Bremen-Blumenthal: Wurde 15-jähriger Syrerjunge Opfer ethnischer Konflikte?

Ein jugendlicher Syrer war in der Silvesternacht in Bremer Stadtteil Blumenthal von mehreren Personen angegriffen worden und hatte dabei schwere Kopfverletzungen erlitten. Jetzt ist er gestorben. Die syrische Community geht von Kurden als Täter aus.

Der junge Syrer Odai Kh. (15), der in der Silvesternacht in das Klinikum Nord eingeliefert und in ein künstliches Koma versetzt werden musste, ist tot.

Der Angriff geschah gegen 2 Uhr morgens. Laut „Weser-Kurier“ feierte der Junge mit Familienangehörigen auf der Straße vor der Wohnung.

Auf der Straße Lüssumer Heide in Bremen-Blumenthal warfen Kurden, die zur Glaubensgruppe der Jesiden gehören Böller. Ein Augenzeuge berichtete der „Bild“, dass der 15-jährige Syrer von einem Böller getroffen wurde:

Erst warf er zurück, dann flüchtete er in ein Café. Es kam zum Streit, als seine Verfolger, die ihn beworfen hatten, ihn da herausholten.“

(Augenzeuge)

Die Täter prügelten und traten auf den Jugendlichen ein, Tritte trafen sein Gesicht und den Kopf. Er wurde auch mit dem Messer getroffen, so „Bild“. Doch tödlich seien die Tritte gegen den Kopf gewesen. Ein Gast des Cafés rief den Rettungsdienst, der den Schwerverletzten ins Krankenhaus brachte. Zwei Stunden später informierte die Familie die Polizei.

Die Suche nach den Tätern

Er soll ein fröhlicher Junge gewesen sein, voller Träume und Hoffnungen, schildert die „Bild“. Sieben Tage nach der Tat verlor der Junge den Kampf gegen seine schweren Verletzungen.
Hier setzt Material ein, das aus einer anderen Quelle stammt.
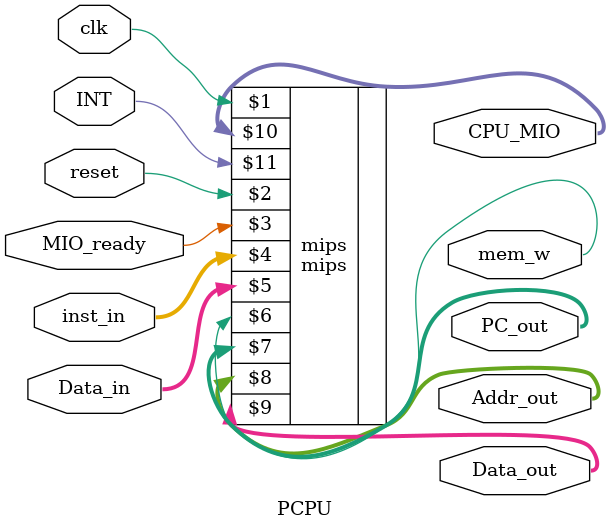
<source format=v>
`timescale 1ns / 1ps
module PCPU(input clk,// 			
				input reset, //
				input MIO_ready, //²»ÓÃ
				input [31:0]inst_in, //Ö¸ÁîµÄÊäÈë
				input [31:0]Data_in, //	ÄÚ´æÖÐ¶Áµ½µÄÊý¾Ýmem from dm				
				output mem_w, //ÄÚ´æÐ´Ê¹ÄÜ
				output[31:0]PC_out, //pcµÄÊä³ö
				output[31:0]Addr_out, //Ð´»Ø/¶ÁÈ¡ÄÚ´æµÄµØÖ· ALUout
				output[31:0]Data_out, //Ð´»ØÄÚ´æµÄÊý¾Ý rt_out
				output [31:0]CPU_MIO, //²»ÓÃ
				input INT//²»ÓÃ
    );
	 
	 mips mips(clk,reset,MIO_ready,inst_in,Data_in,mem_w,PC_out,Addr_out,Data_out,CPU_MIO,INT);

endmodule

</source>
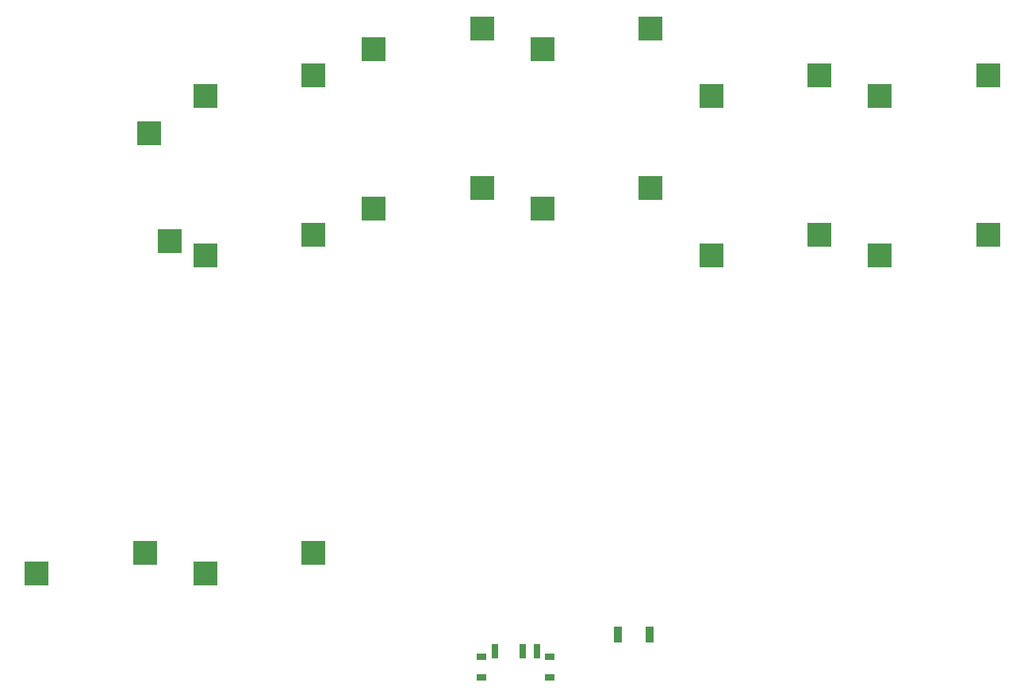
<source format=gbr>
%TF.GenerationSoftware,KiCad,Pcbnew,(5.1.10)-1*%
%TF.CreationDate,2022-08-11T13:18:27-05:00*%
%TF.ProjectId,lamia,6c616d69-612e-46b6-9963-61645f706362,v1.0.0*%
%TF.SameCoordinates,Original*%
%TF.FileFunction,Paste,Top*%
%TF.FilePolarity,Positive*%
%FSLAX46Y46*%
G04 Gerber Fmt 4.6, Leading zero omitted, Abs format (unit mm)*
G04 Created by KiCad (PCBNEW (5.1.10)-1) date 2022-08-11 13:18:27*
%MOMM*%
%LPD*%
G01*
G04 APERTURE LIST*
%ADD10R,2.600000X2.600000*%
%ADD11R,0.700000X1.500000*%
%ADD12R,1.000000X0.800000*%
%ADD13R,0.900000X1.700000*%
G04 APERTURE END LIST*
D10*
%TO.C,S1*%
X5950000Y-3275000D03*
X3750000Y8275000D03*
%TD*%
%TO.C,S3*%
X21275000Y-2550000D03*
X9725000Y-4750000D03*
%TD*%
%TO.C,S5*%
X21275000Y14450000D03*
X9725000Y12250000D03*
%TD*%
%TO.C,S7*%
X39275000Y2450000D03*
X27725000Y250000D03*
%TD*%
%TO.C,S9*%
X39275000Y19450000D03*
X27725000Y17250000D03*
%TD*%
%TO.C,S11*%
X57275000Y2450000D03*
X45725000Y250000D03*
%TD*%
%TO.C,S13*%
X57275000Y19450000D03*
X45725000Y17250000D03*
%TD*%
%TO.C,S15*%
X75275000Y-2550000D03*
X63725000Y-4750000D03*
%TD*%
%TO.C,S17*%
X75275000Y14450000D03*
X63725000Y12250000D03*
%TD*%
%TO.C,S19*%
X93275000Y-2550000D03*
X81725000Y-4750000D03*
%TD*%
%TO.C,S21*%
X93275000Y14450000D03*
X81725000Y12250000D03*
%TD*%
%TO.C,S23*%
X3275000Y-36550000D03*
X-8275000Y-38750000D03*
%TD*%
%TO.C,S25*%
X21275000Y-36550000D03*
X9725000Y-38750000D03*
%TD*%
D11*
%TO.C,*%
X40612500Y-46988750D03*
X43612500Y-46988750D03*
X45112500Y-46988750D03*
D12*
X39212500Y-49848750D03*
X46512500Y-49848750D03*
X46512500Y-47638750D03*
X39212500Y-47638750D03*
%TD*%
D13*
%TO.C,*%
X57150000Y-45243750D03*
X53750000Y-45243750D03*
%TD*%
M02*

</source>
Der Sprecher der Staatsanwaltschaft, Frank Passade, sagte am Montag: „Wir ermitteln im Moment noch gegen Unbekannt.“

Wie die „Turkishpress“ berichtet, soll die Familie des Jungen aus den besetzten Golanhöhen in Syrien 2015 über die Türkei nach Deutschland gekommen sein, wie Verwandte des Jungen gesagt hätten.

Die syrische Community teilte den Fall in den sozialen Netzwerken mit, auch die Verwandschaft des Jungen postete Einzelheiten über Twitter und Facebook zum Tathergang. Ein Angehöriger aus London namens A. Ziab gab an, dass die Angreifer kurdischstämmig gewesen seien. Die „TP“ schlussfolgert: „Über das Motiv ist jedoch nichts bekannt, es wird aber nicht ausgeschlossen, dass es einen politisch-ideologischen Hintergrund hat.“

Ethnische Clan-Konflikte der Kurden

Im Sommer 2015 kam es in Bremen zu Clan-Kämpfen unter den Kurden. So schrieb der „Weser-Kurier“ über den damaligen Kurden-Krieg: Die kurdische Community zerfalle in Bremen-Nord in einen größeren jesidischen Teil, der in Lüssum konzentriert sei, und einen streng islamischen. Einer Großfamilie, die dem zweiten Lager zugehöre, wurden Sympathien für den „Islamischen Staat“ nachgesagt.

Damit ist klar, welcher Krieg sich in Bremen manifestiert: Denn „Jesiden und IS bekriegen sich im Mittleren Osten, sie sind Todfeinde“, so das Blatt. Laut einem Insider gäre in Bremen seit Längerem ein Konflikt „zwischen kurdischen Jesiden, von denen einige in Strukturen der verbotenen PKK-Organisation eingebunden sind, und salafistischen Islamisten.“

In Blumenthal würden die jesidischen Kurden dominieren, doch schon in Vegesack und weiter in Richtung Innenstadt verschöben sich die Gewichte.